━━ Task data ━━

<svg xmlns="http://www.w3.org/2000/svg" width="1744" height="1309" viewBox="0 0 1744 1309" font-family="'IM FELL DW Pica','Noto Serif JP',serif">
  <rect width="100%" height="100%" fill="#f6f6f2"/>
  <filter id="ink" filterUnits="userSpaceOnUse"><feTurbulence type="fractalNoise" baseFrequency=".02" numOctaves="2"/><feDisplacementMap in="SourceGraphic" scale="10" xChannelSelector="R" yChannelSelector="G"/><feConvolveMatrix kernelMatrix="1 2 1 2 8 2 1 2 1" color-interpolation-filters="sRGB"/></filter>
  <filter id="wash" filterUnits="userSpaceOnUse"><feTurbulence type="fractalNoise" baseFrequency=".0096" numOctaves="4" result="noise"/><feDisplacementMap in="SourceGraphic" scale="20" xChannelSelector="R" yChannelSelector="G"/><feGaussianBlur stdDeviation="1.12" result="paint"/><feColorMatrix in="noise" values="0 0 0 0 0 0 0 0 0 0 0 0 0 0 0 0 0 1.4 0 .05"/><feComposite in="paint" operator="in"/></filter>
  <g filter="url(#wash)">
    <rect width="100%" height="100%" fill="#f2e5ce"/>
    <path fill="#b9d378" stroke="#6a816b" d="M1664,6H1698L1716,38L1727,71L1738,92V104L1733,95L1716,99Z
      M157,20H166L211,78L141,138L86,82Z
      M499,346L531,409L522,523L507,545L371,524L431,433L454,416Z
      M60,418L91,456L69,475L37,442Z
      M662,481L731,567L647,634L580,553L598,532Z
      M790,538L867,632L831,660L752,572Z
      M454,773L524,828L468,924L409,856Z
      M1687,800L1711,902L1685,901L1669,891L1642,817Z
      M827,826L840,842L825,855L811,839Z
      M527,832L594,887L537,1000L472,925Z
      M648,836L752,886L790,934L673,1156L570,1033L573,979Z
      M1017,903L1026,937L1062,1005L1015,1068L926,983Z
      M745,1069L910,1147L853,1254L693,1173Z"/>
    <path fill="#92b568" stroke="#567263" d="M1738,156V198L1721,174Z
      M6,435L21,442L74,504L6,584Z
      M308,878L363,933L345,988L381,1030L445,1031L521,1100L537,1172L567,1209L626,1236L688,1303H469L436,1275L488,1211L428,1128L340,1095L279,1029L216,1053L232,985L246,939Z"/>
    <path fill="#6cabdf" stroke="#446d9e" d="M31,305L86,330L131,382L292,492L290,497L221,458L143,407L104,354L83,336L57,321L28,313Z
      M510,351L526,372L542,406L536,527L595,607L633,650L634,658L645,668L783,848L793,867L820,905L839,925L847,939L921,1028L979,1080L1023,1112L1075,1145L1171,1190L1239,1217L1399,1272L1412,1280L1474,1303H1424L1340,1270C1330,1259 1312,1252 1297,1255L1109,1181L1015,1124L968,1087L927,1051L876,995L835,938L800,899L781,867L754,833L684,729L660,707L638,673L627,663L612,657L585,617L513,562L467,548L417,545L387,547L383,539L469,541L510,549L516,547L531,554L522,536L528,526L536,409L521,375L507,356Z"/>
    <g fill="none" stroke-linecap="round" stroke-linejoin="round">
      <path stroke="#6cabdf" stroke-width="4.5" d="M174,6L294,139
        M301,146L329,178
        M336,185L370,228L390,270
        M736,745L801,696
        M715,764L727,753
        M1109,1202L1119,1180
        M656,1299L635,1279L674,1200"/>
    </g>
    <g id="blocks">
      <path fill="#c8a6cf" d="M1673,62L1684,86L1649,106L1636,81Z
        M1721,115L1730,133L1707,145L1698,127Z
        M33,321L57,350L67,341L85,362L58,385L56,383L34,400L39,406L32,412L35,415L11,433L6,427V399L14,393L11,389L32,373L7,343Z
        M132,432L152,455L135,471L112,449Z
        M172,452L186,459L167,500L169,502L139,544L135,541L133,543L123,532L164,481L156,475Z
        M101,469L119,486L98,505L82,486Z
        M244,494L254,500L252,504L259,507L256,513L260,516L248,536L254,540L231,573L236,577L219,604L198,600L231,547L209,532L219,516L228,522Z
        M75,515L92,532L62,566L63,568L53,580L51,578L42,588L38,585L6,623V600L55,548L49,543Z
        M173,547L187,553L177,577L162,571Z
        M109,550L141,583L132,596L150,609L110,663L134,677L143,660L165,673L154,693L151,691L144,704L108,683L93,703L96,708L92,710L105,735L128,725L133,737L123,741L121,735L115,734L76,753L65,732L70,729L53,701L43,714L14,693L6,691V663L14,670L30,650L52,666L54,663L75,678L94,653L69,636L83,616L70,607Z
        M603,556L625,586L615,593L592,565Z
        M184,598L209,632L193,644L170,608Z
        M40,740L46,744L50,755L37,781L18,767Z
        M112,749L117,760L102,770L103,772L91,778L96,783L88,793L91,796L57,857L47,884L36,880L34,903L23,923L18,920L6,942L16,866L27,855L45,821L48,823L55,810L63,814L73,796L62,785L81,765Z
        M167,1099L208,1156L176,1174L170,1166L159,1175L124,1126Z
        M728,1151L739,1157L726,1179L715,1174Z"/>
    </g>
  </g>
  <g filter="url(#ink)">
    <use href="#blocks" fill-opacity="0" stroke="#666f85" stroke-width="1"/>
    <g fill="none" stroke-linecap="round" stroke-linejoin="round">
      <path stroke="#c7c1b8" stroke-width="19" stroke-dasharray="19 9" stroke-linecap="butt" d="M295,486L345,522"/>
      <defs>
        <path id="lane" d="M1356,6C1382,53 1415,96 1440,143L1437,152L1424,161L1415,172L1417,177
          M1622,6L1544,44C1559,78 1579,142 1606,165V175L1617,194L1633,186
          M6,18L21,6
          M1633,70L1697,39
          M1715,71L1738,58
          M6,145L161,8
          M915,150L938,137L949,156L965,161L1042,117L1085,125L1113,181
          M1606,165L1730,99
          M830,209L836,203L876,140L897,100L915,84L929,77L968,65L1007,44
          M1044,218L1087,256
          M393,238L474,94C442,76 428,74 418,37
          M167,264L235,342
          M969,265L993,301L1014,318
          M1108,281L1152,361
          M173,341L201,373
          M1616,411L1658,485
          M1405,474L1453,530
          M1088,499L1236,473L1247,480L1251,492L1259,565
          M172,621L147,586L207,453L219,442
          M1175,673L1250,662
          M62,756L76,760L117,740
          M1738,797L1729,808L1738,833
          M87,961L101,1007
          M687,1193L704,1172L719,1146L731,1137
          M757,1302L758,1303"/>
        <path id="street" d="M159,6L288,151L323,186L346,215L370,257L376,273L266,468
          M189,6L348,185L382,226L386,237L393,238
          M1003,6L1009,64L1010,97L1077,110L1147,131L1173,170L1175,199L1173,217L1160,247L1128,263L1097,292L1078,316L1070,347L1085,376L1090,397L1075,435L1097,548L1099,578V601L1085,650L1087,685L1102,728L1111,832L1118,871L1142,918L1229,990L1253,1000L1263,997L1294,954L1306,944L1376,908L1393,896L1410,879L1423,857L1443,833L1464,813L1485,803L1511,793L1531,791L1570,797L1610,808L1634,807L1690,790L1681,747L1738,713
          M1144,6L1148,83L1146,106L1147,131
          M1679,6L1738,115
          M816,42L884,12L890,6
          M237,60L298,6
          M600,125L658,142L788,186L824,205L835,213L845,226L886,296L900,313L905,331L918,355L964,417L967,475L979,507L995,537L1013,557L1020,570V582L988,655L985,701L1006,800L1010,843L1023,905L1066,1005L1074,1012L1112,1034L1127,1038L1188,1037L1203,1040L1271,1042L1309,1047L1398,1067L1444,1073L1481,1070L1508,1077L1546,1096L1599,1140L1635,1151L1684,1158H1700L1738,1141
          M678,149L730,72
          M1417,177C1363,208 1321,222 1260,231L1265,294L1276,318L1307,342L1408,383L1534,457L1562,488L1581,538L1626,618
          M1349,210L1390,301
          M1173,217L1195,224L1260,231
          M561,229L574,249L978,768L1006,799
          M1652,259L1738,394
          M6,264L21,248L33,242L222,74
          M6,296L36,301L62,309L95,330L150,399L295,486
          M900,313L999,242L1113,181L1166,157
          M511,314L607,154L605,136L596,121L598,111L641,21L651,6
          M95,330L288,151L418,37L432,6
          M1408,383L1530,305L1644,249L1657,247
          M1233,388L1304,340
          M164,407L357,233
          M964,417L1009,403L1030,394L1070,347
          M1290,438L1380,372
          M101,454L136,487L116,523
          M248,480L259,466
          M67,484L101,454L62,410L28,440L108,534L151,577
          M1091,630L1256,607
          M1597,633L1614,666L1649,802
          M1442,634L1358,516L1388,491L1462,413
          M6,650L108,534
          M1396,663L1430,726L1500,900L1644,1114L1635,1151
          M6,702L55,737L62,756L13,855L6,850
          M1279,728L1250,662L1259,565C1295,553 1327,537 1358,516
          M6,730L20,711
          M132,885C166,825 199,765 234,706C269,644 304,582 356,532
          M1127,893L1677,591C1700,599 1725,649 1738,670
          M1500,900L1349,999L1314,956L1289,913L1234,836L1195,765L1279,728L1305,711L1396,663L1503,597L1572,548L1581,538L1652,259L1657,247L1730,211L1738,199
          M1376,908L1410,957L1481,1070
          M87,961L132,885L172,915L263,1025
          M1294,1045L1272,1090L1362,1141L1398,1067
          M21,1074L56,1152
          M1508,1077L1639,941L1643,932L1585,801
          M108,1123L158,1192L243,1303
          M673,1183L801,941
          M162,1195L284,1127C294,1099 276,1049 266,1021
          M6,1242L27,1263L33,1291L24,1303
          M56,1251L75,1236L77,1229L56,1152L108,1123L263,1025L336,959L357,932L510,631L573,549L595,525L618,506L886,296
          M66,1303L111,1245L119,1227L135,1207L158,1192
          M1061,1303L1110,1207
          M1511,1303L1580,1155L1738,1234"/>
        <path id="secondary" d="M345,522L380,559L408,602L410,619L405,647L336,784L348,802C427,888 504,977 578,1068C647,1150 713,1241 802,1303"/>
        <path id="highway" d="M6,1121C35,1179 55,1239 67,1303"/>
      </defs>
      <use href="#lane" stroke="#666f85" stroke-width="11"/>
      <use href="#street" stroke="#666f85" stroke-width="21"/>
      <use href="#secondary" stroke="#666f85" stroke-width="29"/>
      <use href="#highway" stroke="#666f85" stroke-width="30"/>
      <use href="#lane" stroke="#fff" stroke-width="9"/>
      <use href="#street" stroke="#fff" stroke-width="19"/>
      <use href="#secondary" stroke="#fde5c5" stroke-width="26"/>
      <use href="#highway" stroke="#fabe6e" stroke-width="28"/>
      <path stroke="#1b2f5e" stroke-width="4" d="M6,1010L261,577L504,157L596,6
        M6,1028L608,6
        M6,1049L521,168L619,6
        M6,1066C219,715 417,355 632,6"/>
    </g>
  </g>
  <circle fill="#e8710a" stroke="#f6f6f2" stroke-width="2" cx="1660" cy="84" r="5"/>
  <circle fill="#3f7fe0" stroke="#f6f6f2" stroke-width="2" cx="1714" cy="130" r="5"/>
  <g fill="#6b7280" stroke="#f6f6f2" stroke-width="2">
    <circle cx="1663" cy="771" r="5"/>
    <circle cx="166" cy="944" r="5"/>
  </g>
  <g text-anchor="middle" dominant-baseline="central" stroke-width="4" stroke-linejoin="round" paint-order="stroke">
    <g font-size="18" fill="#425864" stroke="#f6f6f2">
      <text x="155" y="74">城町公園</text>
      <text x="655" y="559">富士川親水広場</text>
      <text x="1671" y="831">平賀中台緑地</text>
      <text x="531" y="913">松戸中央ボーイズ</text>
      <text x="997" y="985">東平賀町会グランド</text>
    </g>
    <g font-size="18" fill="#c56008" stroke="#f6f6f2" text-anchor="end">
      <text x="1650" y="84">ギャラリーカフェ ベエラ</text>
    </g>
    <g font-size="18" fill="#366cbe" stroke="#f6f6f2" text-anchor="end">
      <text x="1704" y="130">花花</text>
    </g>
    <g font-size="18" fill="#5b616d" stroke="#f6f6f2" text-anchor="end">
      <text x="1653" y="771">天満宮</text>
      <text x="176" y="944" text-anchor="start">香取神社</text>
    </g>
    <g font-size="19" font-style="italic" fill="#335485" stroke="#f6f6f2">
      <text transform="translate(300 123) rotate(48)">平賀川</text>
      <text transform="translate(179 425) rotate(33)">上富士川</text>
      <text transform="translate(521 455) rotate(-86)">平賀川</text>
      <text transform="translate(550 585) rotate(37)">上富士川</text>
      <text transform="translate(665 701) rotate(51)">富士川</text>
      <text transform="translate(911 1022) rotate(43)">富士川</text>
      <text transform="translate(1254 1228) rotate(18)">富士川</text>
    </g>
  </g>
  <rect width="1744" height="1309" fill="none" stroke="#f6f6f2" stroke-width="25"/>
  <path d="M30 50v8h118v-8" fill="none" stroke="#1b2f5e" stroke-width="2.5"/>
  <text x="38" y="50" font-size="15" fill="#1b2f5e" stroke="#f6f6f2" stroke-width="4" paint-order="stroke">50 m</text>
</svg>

━━━

• _What the task asks_: Tally the lines above that contain the word "xChannelSelector", and reply with only the number.

• _Solution for this problem_: 2